Tuesday, January 20, 2009

the old neighborhood

When I was a little girl Texas was all around me. Limestone riverbeds plumped up the landscape. Chalk rock crumbled in my hand. Carlos Castaneda books, Mexican dresses, Santana music, toe sandals, nude hippies at watering holes, deep blue spring pools, and my house on top of a hill in the middle of a whole neighborhood full of where I came from, we never left. I grew up in The Four Seasons on Berrywood Drive. We missed being named a month of the year by one street. A slight that didn’t matter, we were a line right down the middle of the world, rolling down into a furious creek. The spring of ’82 brought a flood that killed rabbits in a cage that had been propped up on stilts behind a neighbor’s house. It swept the sound and fury along with it, maybe my fury that I never felt, or don’t remember feeling. The neighborhood was filled with kids and surrounded by fields, undeveloped on the outskirts of town, hidden from the interstate by large pecan and oak trees like shawls around us.

We used to follow the trails that wound through the outlying fields on our bikes, sometimes on foot, trails marked by a civilization before us, the 70s kids maybe. We lived the afternoons in forts along tributaries of Walnut Creek. Our next door neighbors, an elderly couple, got shot by Henry Lee Lucas at their liquor store along I-35 and Braker Lane. We used to break in to find their ghosts or killer, the reincarnation of their deaths, for years afterward, on into high school. By then we had lost reverence and were only looking for a cheap thrill heightened by lame pot or cheap beer. My older brother, Jeff, was my best friend then, since we were tots bundled in snowsuits in Grafton, North Dakota, a place my dad took us after graduate school in Ann Arbor, Michigan, where I was born. When I was six Jeff and I moved into that house on Berrywood Drive, at either end of a mottled brown hallway. When we arrived my parents explained to me that my bedroom had a lock on it. I was so young, and they didn’t want me locking us out. Even with that I accidentally locked it shut one day. My parents got mad. I remember holing up in Jeff’s room. He wasn’t mad.
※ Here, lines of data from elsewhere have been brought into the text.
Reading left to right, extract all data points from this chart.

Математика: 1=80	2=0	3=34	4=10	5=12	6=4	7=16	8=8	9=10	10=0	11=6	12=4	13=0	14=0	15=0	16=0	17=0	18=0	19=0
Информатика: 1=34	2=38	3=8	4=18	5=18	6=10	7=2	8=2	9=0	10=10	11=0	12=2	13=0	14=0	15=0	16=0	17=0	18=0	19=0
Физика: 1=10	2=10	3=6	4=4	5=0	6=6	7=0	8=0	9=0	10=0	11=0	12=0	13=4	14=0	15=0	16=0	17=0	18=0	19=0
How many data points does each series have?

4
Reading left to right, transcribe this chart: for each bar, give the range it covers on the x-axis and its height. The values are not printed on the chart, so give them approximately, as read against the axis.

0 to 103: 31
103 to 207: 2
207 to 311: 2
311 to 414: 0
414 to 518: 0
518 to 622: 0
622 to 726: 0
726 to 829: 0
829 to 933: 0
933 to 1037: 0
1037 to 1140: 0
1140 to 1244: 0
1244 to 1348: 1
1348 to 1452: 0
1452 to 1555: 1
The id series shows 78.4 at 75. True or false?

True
Jeff told me to beat up Chuck, a boy one year older than me who lived caddy corner from us. I don’t know why he wanted me to hit him other than it would be funny. He believed in me, and I would do whatever he said. I don’t remember beating up Chuck, but I probably did. We made horror films with our friends using a Kodak video camera. We climbed fences and snuck out our bedroom windows at night. He stole a car, I stole clothes, he sold fake pot, I made out with boys in cemeteries all before we got to high school. We were arrested and banned from our friends, and decided rebelling wasn’t worth it because we didn’t hate people and we didn’t hate ourselves. We hated what was missing.

5 comments:

stewbie2 said...

That's great, Ness. Reminds me very much of my childhood--with the creek and climbing fences...

Michelle Garza said...

Love this glimpse into the Nessa that was. xx

Unknown said...

wow... what a wonderful picture of that place, that street, that time. thanks for painting it! how wonderful that you and jeff were/are so close. what a great big brother to have growing up.

Anonymous said...

Two doors up and I didn't know all that!! I do remember breaking into the house next door and seeing a cracked mirror- evidence of ghosts :)
Do you remember the fire of that house? It was scary but exciting all at once!
Thanks for the memory...

Vanessa said...

That fire happened a few months after we moved in. I remember it vividly. I remember the old couple and their children taking over the house for yrs after. And I remember you!